Ertz’s dating of these panels is well-supported by the historical record. Two of the Prado set are dated 1617 (Sight) and 1618 (Taste), while the appearance of Mariemont in Hearing reflects the completion of building work that took place in the years 1617-1618 and may therefore have been executed slightly later. The reverse of the panel depicting Touch in the present series bears the panel maker’s mark of Guilliam Aertssen, who was admitted to the Antwerp guild as a master frame-maker and tableau-maker in 1612 and appears to have been active at least until 1638. While the panel maker’s mark does not preclude the set from being contemporary with Jan the Elder’s prototypes, on stylistic grounds they would seem to date to nearly a decade later.
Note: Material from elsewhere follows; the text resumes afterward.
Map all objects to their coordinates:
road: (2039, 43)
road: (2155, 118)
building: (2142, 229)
The Prado series by Jan the Elder and Rubens were already listed in the inventory of the Alcázar in 1636, which provides a terminus ante quem for the present series, which was painted in Antwerp. The inventory noted that the set was given by the Duke of Neuberg, in all probability the Count Palatine and Duke Wolfgang Wilhelm von der Pfalz-Neuberg, to the Cardinal Infant Ferdinand, who in turn gifted them to the Duke of Medina de las Torres. The Duke had converted to Roman Catholicism and became an important ally to the Spanish crown as the ruler of the Duchy of Cleves, which was united with the Duchy of Jülich and was a central point of debate between the Habsburgs and the Dutch during the Twelve Years’ Truce (1609-21). While it is not known when the Duke himself acquired the Prado series, the evident references to the Archducal couple, Albert and Isabella, in the paintings suggest the set may well have been executed for them and that they gifted the paintings to the Duke for raisons d’état. The Duke died in 1628 and the paintings must have arrived in Spain before 10 April 1633, the day in which the Cardinal Infant left Spain for the Netherlands via Genoa, to provide time for him to gift them on.
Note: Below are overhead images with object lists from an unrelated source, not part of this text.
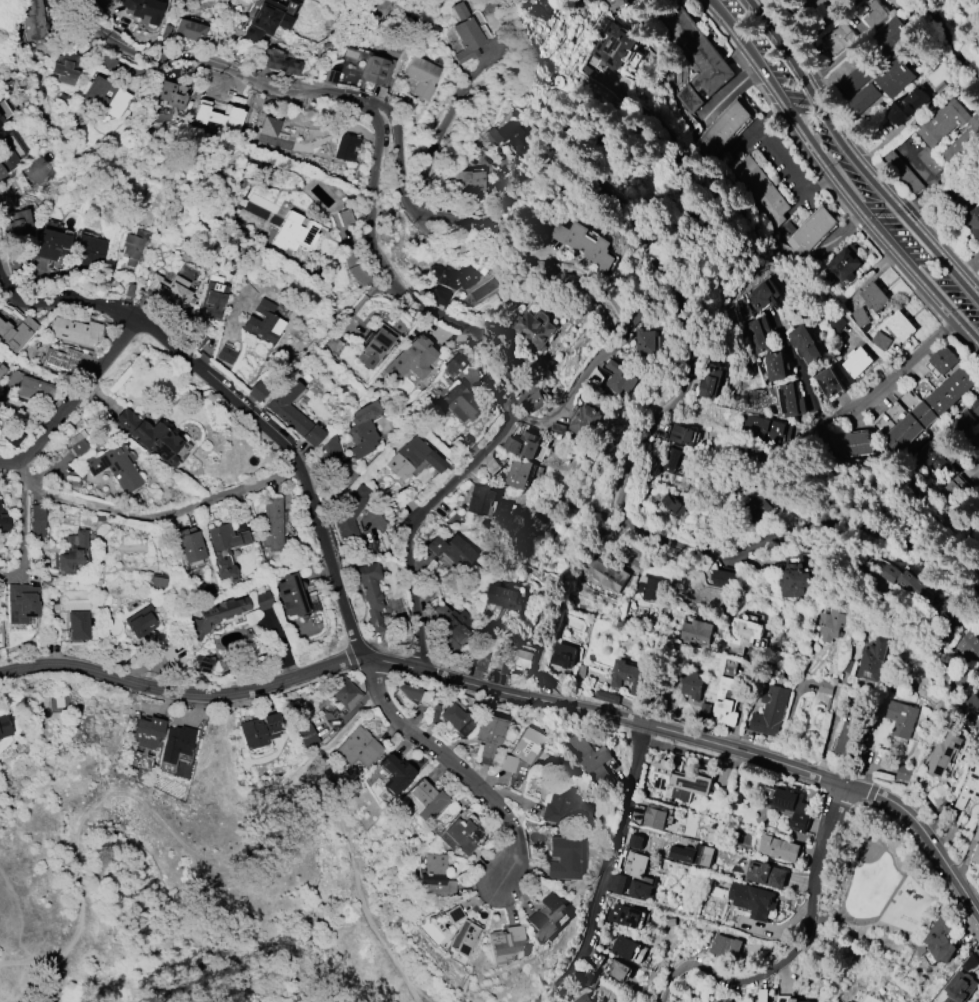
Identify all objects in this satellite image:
building: (615, 4)
building: (545, 8)
building: (145, 9)
building: (876, 14)
building: (265, 20)
building: (36, 23)
building: (479, 24)
building: (188, 30)
building: (164, 31)
building: (842, 32)
building: (465, 34)
building: (894, 34)
building: (615, 46)
building: (696, 59)
building: (106, 61)
building: (281, 64)
building: (377, 66)
road: (832, 66)
building: (66, 68)
road: (228, 75)
building: (419, 77)
building: (894, 77)
building: (856, 78)
building: (171, 94)
building: (106, 96)
building: (862, 99)
building: (903, 109)
building: (1, 120)
building: (232, 120)
building: (268, 126)
building: (721, 129)
road: (445, 132)
building: (933, 136)
building: (511, 137)
building: (344, 147)
road: (863, 148)
building: (9, 152)
road: (850, 158)
building: (930, 160)
road: (781, 161)
road: (818, 166)
building: (904, 172)
road: (836, 178)
building: (469, 181)
road: (930, 184)
building: (757, 189)
building: (961, 194)
building: (344, 217)
building: (973, 220)
building: (18, 225)
building: (808, 231)
building: (293, 232)
building: (51, 244)
building: (584, 244)
building: (132, 246)
building: (88, 251)
building: (843, 264)
building: (13, 265)
building: (451, 277)
building: (168, 290)
building: (761, 295)
building: (438, 297)
building: (212, 298)
building: (875, 298)
road: (612, 304)
building: (858, 317)
building: (637, 318)
building: (262, 322)
building: (834, 323)
building: (900, 326)
building: (74, 331)
building: (534, 331)
building: (16, 332)
building: (758, 334)
building: (880, 341)
building: (333, 342)
building: (645, 342)
building: (804, 345)
building: (373, 349)
building: (225, 355)
building: (60, 359)
building: (411, 359)
building: (945, 360)
building: (857, 362)
building: (454, 363)
building: (776, 366)
building: (2, 369)
road: (797, 374)
building: (619, 378)
building: (712, 381)
road: (884, 381)
building: (828, 382)
building: (33, 388)
building: (256, 391)
road: (509, 393)
road: (68, 400)
building: (791, 400)
building: (536, 401)
road: (672, 402)
road: (240, 403)
building: (459, 403)
building: (975, 407)
road: (26, 411)
building: (928, 411)
building: (293, 413)
building: (965, 419)
building: (584, 421)
building: (362, 428)
building: (760, 428)
building: (681, 435)
building: (13, 436)
building: (148, 436)
building: (464, 441)
building: (969, 443)
building: (523, 444)
building: (850, 445)
building: (180, 450)
building: (329, 452)
building: (932, 457)
building: (412, 458)
building: (668, 462)
building: (107, 465)
building: (519, 473)
building: (950, 491)
road: (20, 494)
building: (478, 499)
building: (760, 503)
building: (672, 505)
building: (351, 510)
building: (2, 521)
building: (37, 521)
building: (271, 524)
road: (151, 526)
building: (188, 544)
building: (225, 548)
building: (452, 550)
building: (71, 552)
road: (841, 568)
building: (605, 573)
building: (723, 579)
building: (157, 580)
building: (797, 582)
building: (906, 582)
building: (649, 587)
building: (369, 593)
building: (290, 595)
building: (503, 598)
building: (262, 600)
building: (21, 603)
building: (216, 615)
road: (915, 620)
building: (140, 621)
building: (77, 625)
building: (835, 625)
building: (453, 628)
building: (697, 631)
building: (746, 635)
building: (968, 645)
building: (564, 655)
building: (522, 658)
building: (478, 659)
building: (875, 660)
building: (201, 662)
building: (504, 667)
building: (581, 671)
building: (626, 675)
building: (547, 680)
building: (961, 680)
building: (694, 685)
road: (950, 687)
road: (180, 692)
building: (342, 694)
building: (413, 694)
building: (607, 697)
building: (726, 701)
building: (704, 708)
building: (770, 712)
building: (433, 716)
building: (902, 718)
building: (456, 719)
building: (4, 726)
building: (259, 730)
building: (146, 732)
building: (306, 735)
building: (488, 735)
building: (846, 737)
road: (699, 739)
building: (175, 743)
building: (524, 745)
building: (358, 748)
building: (943, 753)
building: (592, 760)
building: (506, 763)
road: (454, 764)
building: (394, 773)
building: (904, 773)
building: (678, 782)
building: (969, 787)
building: (939, 796)
building: (426, 800)
building: (790, 807)
building: (567, 808)
building: (655, 816)
building: (462, 833)
building: (636, 841)
building: (975, 846)
building: (779, 848)
building: (692, 855)
building: (562, 858)
road: (203, 859)
road: (607, 863)
building: (636, 864)
building: (768, 875)
building: (433, 876)
road: (899, 882)
building: (617, 883)
park: (868, 884)
road: (844, 888)
building: (640, 889)
building: (753, 900)
building: (453, 914)
building: (623, 915)
road: (19, 917)
building: (546, 918)
building: (941, 939)
building: (461, 940)
building: (505, 945)
road: (793, 946)
building: (625, 947)
building: (727, 947)
building: (969, 964)
building: (620, 971)
building: (960, 987)
road: (414, 988)
building: (765, 995)
road: (544, 996)
building: (584, 998)
building: (787, 999)
building: (726, 1001)
building: (732, 1001)
building: (846, 1001)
Much like the Prado set, this series was in all probability an important commission, though the identify of its patron is unknown. The paintings first appear in 1720 in the possession of the Emperor Charles VI in Vienna. The original patron may well have been a cleric, owing to a notable difference in this series, most evident in the depiction of Smell: while in the Prado painting the personifications tend to be nude or semi-nude, in this series they are draped. Dictates of decency required that personifications be depicted in such fashion. It has further been suggested that this individual may have owned Rubens’ Virgin and Child in Berlin, which Jan the Younger substituted for a similar but not identical painting seen in the right foreground of his father’s depiction of Sight.
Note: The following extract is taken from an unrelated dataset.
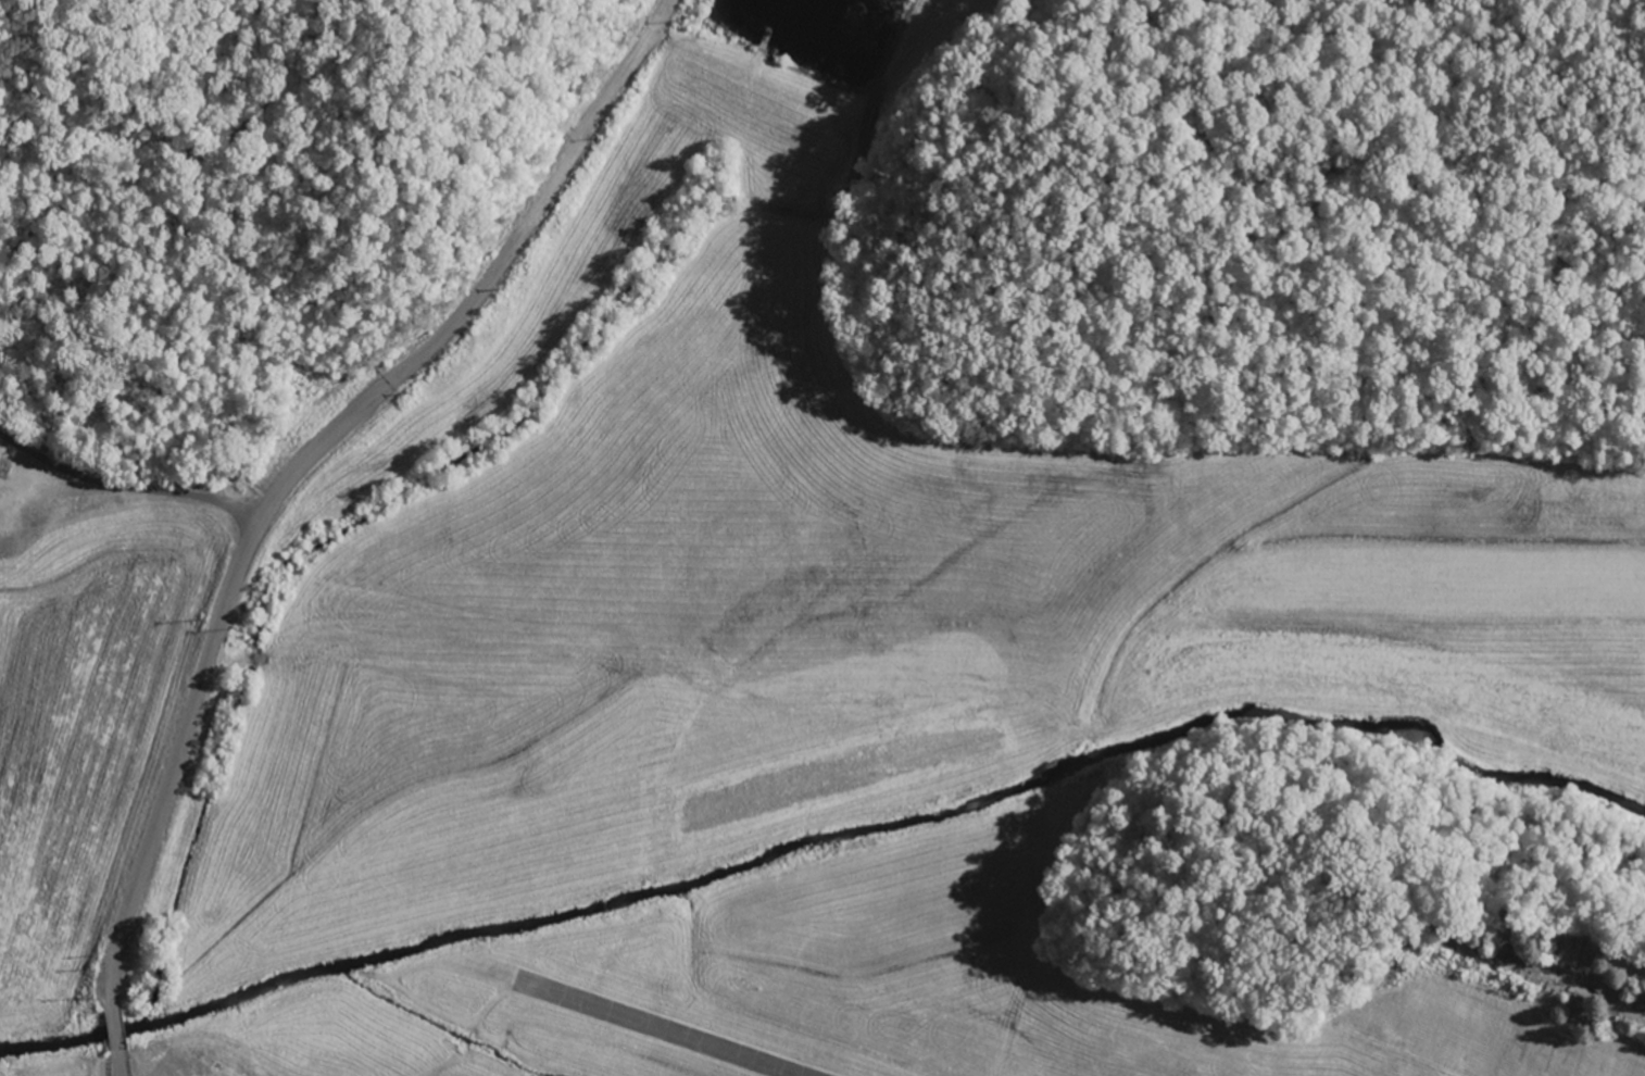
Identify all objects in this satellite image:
road: (431, 370)
park: (1525, 942)
airport runway: (656, 1030)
Series of the Seasons, Months of the Year and Four Elements proved exceedingly popular in both painting and print in the Lowlands in the late sixteenth and seventeenth centuries. However, Brueghel and Rubens updated the earlier Mannerist traditions by adapting them to the then-fashionable depictions of collector’s cabinets and market scenes of the type popularized by Joachim Beuckelaer. It is in works like the Prado and present series that this revolution found its fullest expression.